The chapter overviews the current energy demand trends in the building sector for the Gulf Cooperation Council (GCC) region and countries. Specifically, the historical trends of the energy efficiency performance of buildings are discussed. The increasing air-conditioning needs due to the hard climate in the GCC region are highlighted, including the impacts of various space cooling technologies and operation strategies on the energy consumption of buildings in the GCC region. In addition, the chapter discusses the main challenges for improving energy performance and achieving carbon neutrality for the built environment in the GCC countries. Finally, the chapter evaluates potential benefits for large-scale energy efficiency programmes specific to new and existing building stocks within the GCC region. The benefits encompass both cost effectiveness as well as energy productivity metrics accounting for the social, economic, and environmental impacts of various large-scale policy programmes with the aim to improve the energy efficiency and carbon neutrality of building stocks.

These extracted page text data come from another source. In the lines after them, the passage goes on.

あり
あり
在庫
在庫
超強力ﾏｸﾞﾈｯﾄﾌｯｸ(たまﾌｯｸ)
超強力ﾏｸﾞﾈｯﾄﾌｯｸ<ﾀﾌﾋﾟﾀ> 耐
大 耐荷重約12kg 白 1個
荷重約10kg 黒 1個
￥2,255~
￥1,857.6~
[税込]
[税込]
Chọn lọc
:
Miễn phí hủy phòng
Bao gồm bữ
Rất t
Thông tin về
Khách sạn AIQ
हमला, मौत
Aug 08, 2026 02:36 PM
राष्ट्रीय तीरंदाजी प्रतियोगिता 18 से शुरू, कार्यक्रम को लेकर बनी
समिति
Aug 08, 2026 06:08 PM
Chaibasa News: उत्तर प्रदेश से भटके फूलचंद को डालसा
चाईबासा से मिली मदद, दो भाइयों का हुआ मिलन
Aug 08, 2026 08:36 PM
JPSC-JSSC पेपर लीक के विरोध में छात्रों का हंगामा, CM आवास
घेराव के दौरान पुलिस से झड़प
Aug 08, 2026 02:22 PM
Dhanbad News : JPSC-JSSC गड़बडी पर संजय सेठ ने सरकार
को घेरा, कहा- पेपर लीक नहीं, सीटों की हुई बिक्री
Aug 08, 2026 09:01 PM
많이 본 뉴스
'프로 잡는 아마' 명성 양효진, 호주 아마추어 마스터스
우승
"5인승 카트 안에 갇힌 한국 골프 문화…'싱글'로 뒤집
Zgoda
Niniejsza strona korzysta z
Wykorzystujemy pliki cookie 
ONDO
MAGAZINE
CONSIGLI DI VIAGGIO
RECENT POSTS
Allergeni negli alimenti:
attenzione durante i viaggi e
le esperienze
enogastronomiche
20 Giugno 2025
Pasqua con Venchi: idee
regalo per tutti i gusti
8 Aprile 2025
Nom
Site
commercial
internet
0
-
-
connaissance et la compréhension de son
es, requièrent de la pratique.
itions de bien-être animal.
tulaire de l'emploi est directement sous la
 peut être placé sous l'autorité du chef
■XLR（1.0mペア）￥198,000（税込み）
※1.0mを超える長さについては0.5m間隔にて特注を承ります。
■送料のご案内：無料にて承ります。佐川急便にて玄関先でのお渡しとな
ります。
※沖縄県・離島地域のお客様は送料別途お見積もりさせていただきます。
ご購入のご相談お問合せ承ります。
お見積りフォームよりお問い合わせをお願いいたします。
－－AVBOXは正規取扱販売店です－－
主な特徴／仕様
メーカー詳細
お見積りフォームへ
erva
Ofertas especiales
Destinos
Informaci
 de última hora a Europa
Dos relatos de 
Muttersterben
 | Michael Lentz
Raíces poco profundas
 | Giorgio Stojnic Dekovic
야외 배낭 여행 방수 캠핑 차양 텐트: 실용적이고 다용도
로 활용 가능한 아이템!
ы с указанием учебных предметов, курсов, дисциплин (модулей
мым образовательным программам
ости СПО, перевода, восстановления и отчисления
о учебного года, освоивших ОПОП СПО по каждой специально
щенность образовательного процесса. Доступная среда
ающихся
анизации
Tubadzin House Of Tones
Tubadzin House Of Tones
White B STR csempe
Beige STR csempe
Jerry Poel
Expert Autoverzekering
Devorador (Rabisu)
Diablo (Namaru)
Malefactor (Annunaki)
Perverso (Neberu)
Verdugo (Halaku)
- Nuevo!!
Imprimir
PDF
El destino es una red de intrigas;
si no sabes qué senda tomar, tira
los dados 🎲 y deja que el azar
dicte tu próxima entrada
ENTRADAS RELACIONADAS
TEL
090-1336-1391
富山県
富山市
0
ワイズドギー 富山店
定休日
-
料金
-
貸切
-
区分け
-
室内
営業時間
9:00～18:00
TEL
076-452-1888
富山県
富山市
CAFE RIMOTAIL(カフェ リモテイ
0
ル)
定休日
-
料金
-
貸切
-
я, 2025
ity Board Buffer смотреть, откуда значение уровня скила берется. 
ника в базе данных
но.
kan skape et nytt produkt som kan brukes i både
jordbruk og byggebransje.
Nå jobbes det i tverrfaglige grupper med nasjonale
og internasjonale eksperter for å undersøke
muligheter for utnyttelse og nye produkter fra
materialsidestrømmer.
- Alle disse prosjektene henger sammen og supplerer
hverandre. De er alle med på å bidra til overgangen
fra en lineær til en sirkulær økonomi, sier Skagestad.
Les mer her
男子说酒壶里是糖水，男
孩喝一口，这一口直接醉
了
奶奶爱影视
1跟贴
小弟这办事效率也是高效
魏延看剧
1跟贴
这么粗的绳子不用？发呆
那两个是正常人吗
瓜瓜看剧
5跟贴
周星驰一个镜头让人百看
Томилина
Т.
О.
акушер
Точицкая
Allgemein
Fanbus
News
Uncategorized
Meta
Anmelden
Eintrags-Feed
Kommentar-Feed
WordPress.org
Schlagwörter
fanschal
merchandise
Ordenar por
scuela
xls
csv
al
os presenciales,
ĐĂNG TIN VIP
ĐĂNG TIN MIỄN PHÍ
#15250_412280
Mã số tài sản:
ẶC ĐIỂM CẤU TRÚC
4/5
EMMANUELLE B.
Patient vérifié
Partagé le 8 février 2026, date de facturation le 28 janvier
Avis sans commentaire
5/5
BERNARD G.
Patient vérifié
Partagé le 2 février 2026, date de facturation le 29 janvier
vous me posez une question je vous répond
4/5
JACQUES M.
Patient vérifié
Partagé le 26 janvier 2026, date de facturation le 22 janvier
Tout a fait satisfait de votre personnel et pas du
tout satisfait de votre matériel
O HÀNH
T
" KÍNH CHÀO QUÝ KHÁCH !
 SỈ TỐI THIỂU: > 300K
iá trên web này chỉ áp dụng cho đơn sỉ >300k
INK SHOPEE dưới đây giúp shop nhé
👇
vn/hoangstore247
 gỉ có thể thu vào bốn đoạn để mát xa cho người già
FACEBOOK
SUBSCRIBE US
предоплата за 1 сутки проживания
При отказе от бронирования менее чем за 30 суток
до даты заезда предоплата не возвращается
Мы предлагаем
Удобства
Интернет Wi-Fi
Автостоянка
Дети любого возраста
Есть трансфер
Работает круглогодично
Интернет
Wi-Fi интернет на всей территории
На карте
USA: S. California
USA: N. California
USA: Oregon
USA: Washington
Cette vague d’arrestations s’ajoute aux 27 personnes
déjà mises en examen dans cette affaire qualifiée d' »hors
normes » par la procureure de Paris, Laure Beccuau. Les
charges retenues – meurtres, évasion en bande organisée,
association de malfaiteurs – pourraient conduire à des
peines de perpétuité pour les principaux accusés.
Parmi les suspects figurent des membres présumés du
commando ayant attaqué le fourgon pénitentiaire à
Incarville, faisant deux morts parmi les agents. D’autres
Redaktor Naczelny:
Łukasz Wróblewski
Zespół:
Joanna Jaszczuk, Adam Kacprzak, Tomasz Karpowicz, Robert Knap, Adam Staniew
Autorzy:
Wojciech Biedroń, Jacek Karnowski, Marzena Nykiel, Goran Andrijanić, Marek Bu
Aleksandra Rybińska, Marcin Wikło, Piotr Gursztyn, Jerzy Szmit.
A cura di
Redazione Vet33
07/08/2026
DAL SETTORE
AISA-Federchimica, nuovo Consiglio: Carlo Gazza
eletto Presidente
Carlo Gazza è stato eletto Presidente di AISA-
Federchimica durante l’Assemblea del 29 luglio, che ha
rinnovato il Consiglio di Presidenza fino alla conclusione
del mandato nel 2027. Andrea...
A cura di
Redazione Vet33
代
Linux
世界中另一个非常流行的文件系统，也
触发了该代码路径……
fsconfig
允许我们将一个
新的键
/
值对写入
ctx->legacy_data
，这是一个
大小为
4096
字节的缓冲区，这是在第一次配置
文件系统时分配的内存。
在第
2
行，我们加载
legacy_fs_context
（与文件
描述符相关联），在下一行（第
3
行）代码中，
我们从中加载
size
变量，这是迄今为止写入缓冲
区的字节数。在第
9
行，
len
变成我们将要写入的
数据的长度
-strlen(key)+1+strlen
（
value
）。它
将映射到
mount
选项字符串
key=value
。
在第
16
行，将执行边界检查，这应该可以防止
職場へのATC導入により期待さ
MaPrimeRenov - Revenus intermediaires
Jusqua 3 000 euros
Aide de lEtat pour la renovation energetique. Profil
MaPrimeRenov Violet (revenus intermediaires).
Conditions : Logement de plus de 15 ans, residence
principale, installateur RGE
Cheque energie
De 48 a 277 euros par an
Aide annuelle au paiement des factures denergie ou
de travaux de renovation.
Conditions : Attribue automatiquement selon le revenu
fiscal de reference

This chapter focuses on the global decarbonisation policy gap and the need to account for measurable policies for carbon neutrality, specifically in the Gulf Cooperation Council (GCC) region. One strategy to raise accountability is policy tracking, a technique that has gained traction in empirical policy analysis. The chapter introduces this technique and provides an example of a methodologically rigorous tracking of climate policies in the GCC countries in response to pledges and obligations under the Paris Agreement. This includes government policies, laws, and measures toward the mitigation goals of the Paris Agreement and carbon neutrality targets. We situate our tracker in the wider landscape of policy metrics and indexes, discuss its features, and present results on mitigation and energy policy responses to the climate crisis in the Gulf. Key conclusions are that stringency, intensity, effectiveness, and sustainability of measures vary widely across the sample and over time. Necessary macroeconomic, fiscal, technological, and social policy measures also vary greatly in terms of their intensity and the public investments made. In some GCC countries, policy measures appear to be disproportionate to the challenges linked to both reaching the goals of the Paris Agreement and the Gulf countries’ very own nationally determined contributions (NDCs), to varying degrees.